Tra gli ambienti più famosi c’è la biblioteca, che conserva oltre 100.000 volumi e più di 2.000 manoscritti medievali. La visita comprende anche la chiesa abbaziale, le sale imperiali, il parco e il Padiglione del Giardino.

La giornata può poi proseguire a Mauthausen, dove si trova il campo di concentramento costruito dai nazisti in Austria. Nel campo e nei suoi complessi satellite furono deportate circa 190.000 persone e circa 90.000 morirono.

Giorno 3: Linz, tra storia e contemporaneità

Il terzo giorno è dedicato a Linz, capoluogo dell’Alta Austria affacciato sul Danubio. La città unisce un centro storico barocco a una forte vocazione per l’arte contemporanea, il design e la comunicazione digitale. Il punto di partenza può essere la Hauptplatz, dominata dalla Colonna della Trinità. Da qui si raggiungono la Landstrasse e il Mariendom, il Duomo Nuovo in stile neogotico.

Nel castello in cui soggiornò l’imperatore Federico III si trova oggi lo Schlossmuseum, dedicato alla storia regionale. Lungo il Danubio sorgono invece il Lentos Art Museum, l’Ars Electronica Center e la sala da concerti Brucknerhaus. Nella zona del porto si può passeggiare anche lungo la Mural Harbour Gallery, una galleria a cielo aperto con oltre cento opere di street art.

Giorno 4: natura alla Schlögener Schlinge

Il quarto giorno è dedicato alla natura. La Schlögener Schlinge è una spettacolare ansa del Danubio situata nell’Alta Austria, che qui forma una stretta curva molto suggestiva. Si può ammirare dallo Schlögener Blick, punto panoramico raggiungibile con una breve escursione.

La zona offre anche sentieri più lunghi, percorsi per il trekking e tratti della Donauradweg, la ciclabile del Danubio. Per godersi la tappa senza fretta si può pernottare in uno dei comuni vicini e dedicare il resto della giornata alle passeggiate o al relax.

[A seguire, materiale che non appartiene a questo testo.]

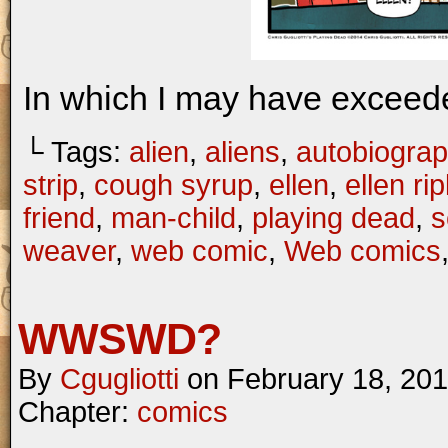
In which I may have excee
└ Tags:
alien
,
aliens
,
autobiograp
strip
,
cough syrup
,
ellen
,
ellen rip
friend
,
man-child
,
playing dead
,
s
weaver
,
web comic
,
Web comics
WWSWD?
By
Cgugliotti
on
February 18, 20
Chapter:
comics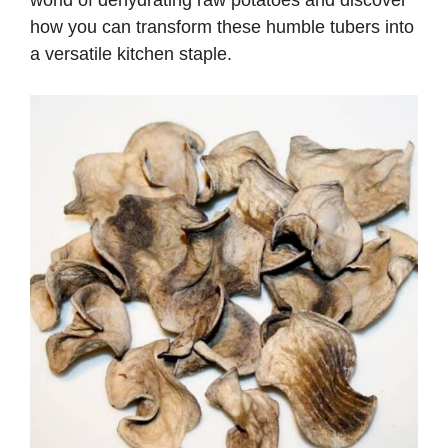
world of dehydrating raw potatoes and discover
how you can transform these humble tubers into
a versatile kitchen staple.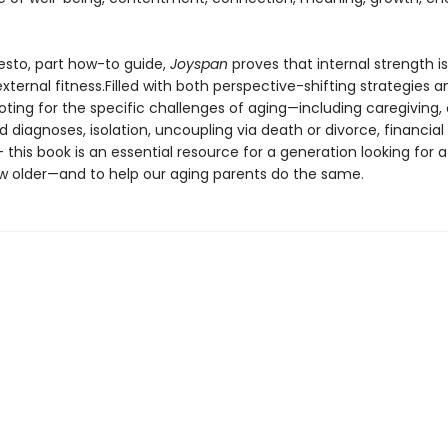
esto, part how-to guide,
Joyspan
proves that internal strength is
 external fitness.Filled with both perspective-shifting strategies a
oting for the specific challenges of aging—including caregiving,
diagnoses, isolation, uncoupling via death or divorce, financial
his book is an essential resource for a generation looking for a
w older—and to help our aging parents do the same.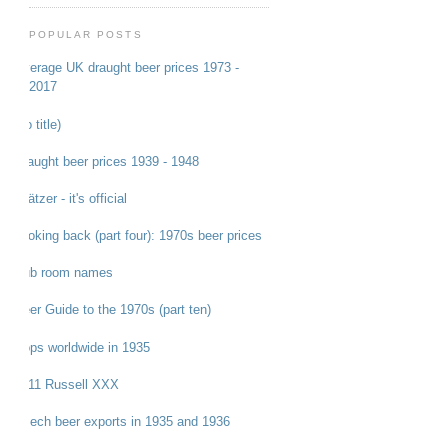
POPULAR POSTS
Average UK draught beer prices 1973 -
2017
(no title)
Draught beer prices 1939 - 1948
Grätzer - it's official
Looking back (part four): 1970s beer prices
Pub room names
Beer Guide to the 1970s (part ten)
Hops worldwide in 1935
1911 Russell XXX
Czech beer exports in 1935 and 1936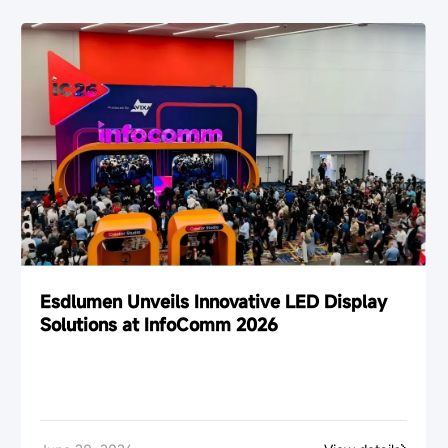
Esdlumen Unveils Innovative LED Display
Solutions at InfoComm 2026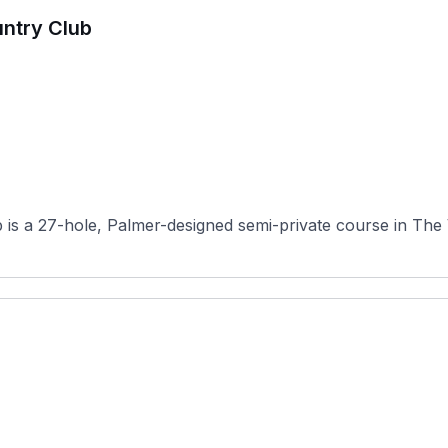
untry Club
s a 27-hole, Palmer-designed semi-private course in The Vil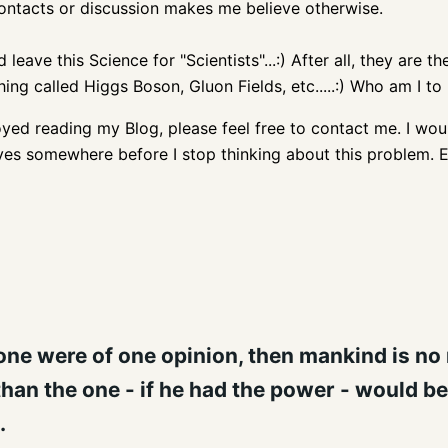
contacts or discussion makes me believe otherwise.
 leave this Science for "Scientists"...:) After all, they are 
g called Higgs Boson, Gluon Fields, etc.....:) Who am I to b
oyed reading my Blog, please feel free to contact me. I wou
ives somewhere before I stop thinking about this problem. E
ne were of one opinion, then mankind is no m
than the one - if he had the power - would be 
.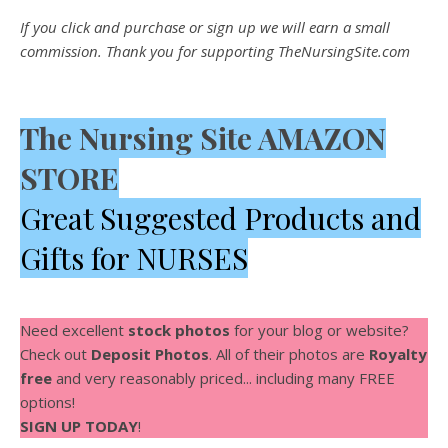
If you click and purchase or sign up we will earn a small
commission. Thank you for supporting TheNursingSite.com
The Nursing Site AMAZON
STORE
Great Suggested Products and
Gifts for NURSES
Need excellent
stock photos
for your blog or website?
Check out
Deposit Photos
. All of their photos are
Royalty
free
and very reasonably priced... including many FREE
options!
SIGN UP TODAY
!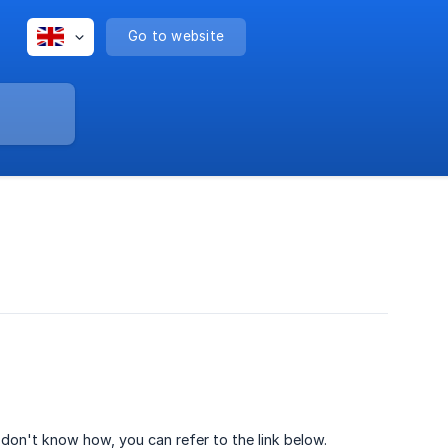
Go to website
u don't know how, you can refer to the link below.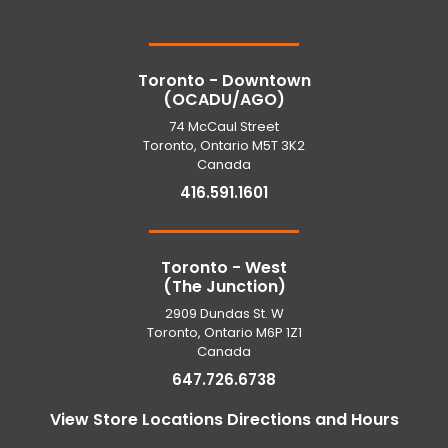
Toronto - Downtown
(OCADU/AGO)
74 McCaul Street
Toronto, Ontario M5T 3K2
Canada
416.591.1601
Toronto - West
(The Junction)
2909 Dundas St. W
Toronto, Ontario M6P 1Z1
Canada
647.726.6738
View Store Locations Directions and Hours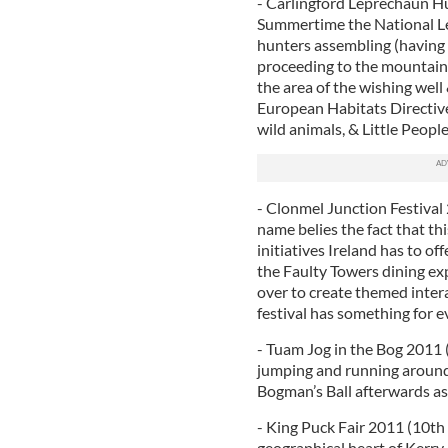
- Carlingford Leprechaun Hu
Summertime the National Le
hunters assembling (having
proceeding to the mountain 
the area of the wishing well
European Habitats Directive 
wild animals, & Little People
- Clonmel Junction Festival 
name belies the fact that th
initiatives Ireland has to o
the Faulty Towers dining ex
over to create themed inter
festival has something for 
- Tuam Jog in the Bog 2011 
jumping and running around
Bogman’s Ball afterwards as
- King Puck Fair 2011 (10th 
geographical heart of Kerry,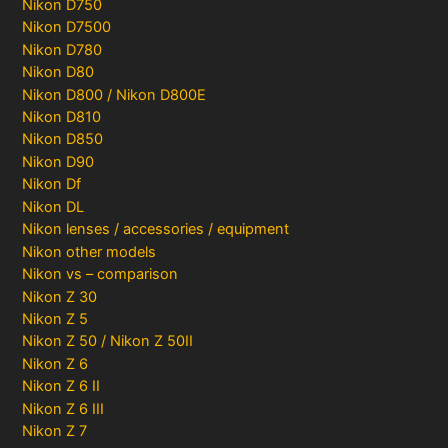
Nikon D750
Nikon D7500
Nikon D780
Nikon D80
Nikon D800 / Nikon D800E
Nikon D810
Nikon D850
Nikon D90
Nikon Df
Nikon DL
Nikon lenses / accessories / equipment
Nikon other models
Nikon vs – comparison
Nikon Z 30
Nikon Z 5
Nikon Z 50 / Nikon Z 50II
Nikon Z 6
Nikon Z 6 II
Nikon Z 6 III
Nikon Z 7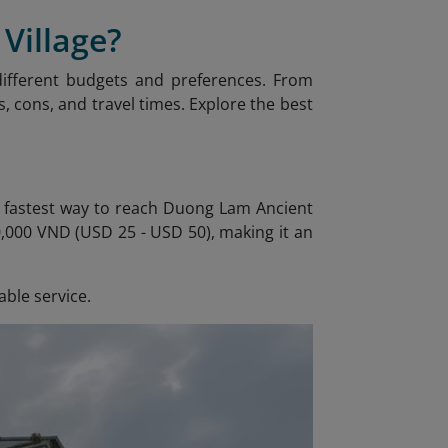
Village?
 different budgets and preferences. From
, cons, and travel times. Explore the best
he fastest way to reach Duong Lam Ancient
00,000 VND (USD 25 - USD 50), making it an
able service.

Giorno 5: Hallstatt e le miniere di sale

La quinta tappa porta nel Salzkammergut, sulle rive del Lago di Hallstatt. Il borgo è una graziosa cartolina tra l’acqua e le montagne, con case in legno e pietra e balconi fioriti. Hallstatt è Patrimonio dell’Umanità UNESCO dal 1997 e deve gran parte della sua storia alla presenza del sale, estratto nella zona già in epoche molto antiche.

Il centro si visita facilmente a piedi. Tra i luoghi più conosciuti ci sono la Chiesa Evangelica, la Chiesa cattolica dell’Assunzione di Maria, la Beinhaus con i suoi teschi dipinti e il Museo di Hallstatt.

La giornata può proseguire verso il punto panoramico sul Salzberg, raggiungibile in funivia o a piedi. Nella stessa area si trovano le Miniere di Sale di Hallstatt, dove il percorso attraversa gallerie sotterranee e racconta la storia del luogo.

Giorno 6: Rattenberg, la città del vetro

Il viaggio continua verso Rattenberg, considerata la più piccola città del Tirolo. Il centro conta circa 440 abitanti e conserva una storia documentata fin dal XIII secolo. Nel Medioevo la sua posizione lungo il fiume Inn la rese un importante nodo commerciale e doganale.

Oggi Rattenberg è conosciuta soprattutto per la lavorazione del vetro. Tra le vie del centro si susseguono botteghe e laboratori che espongono vasi, bicchieri, gioielli e oggetti artigianali. In alcuni casi è possibile osservare i soffiatori mentre modellano il vetro appena estratto dalla fornace.

La visita può includere anche il Museo Agostiniano, ospitato nell’antico monastero, e il campanile, dal quale si apre una bella vista sul borgo e sulla valle dell’Alpbachtal.

Giorno 7: Innsbruck tra città e montagne

L’ultima giornata conduce a Innsbruck, capoluogo del Tirolo austriaco, attraversato dal fiume Inn e circondato dalle montagne. Il simbolo del centro storico è il Tettuccio d’Oro, fatto costruire dall’imperatore Massimiliano I tra il 1497 e il 1500 e rivestito da 2.657 tegole di rame dorato.

Il percorso può continuare verso l’Hofburg, il palazzo imperiale rinnovato in stile rococò, e l’Hofkirche, dove il cenotafio di Massimiliano I è circondato da 28 statue in bronzo. Per osservare la città dall’alto si può salire sulla Torre civica, raggiungendo la terrazza panoramica dopo 133 gradini.

La funivia della Nordkette permette di arrivare rapidamente in quota, mentre sul monte Isel si trova il trampolino del Bergisel, progettato da Zaha Hadid. Nei dintorni meritano una visita anche il Castello di Ambras e i Mondi di Cristallo Swarovski di Wattens.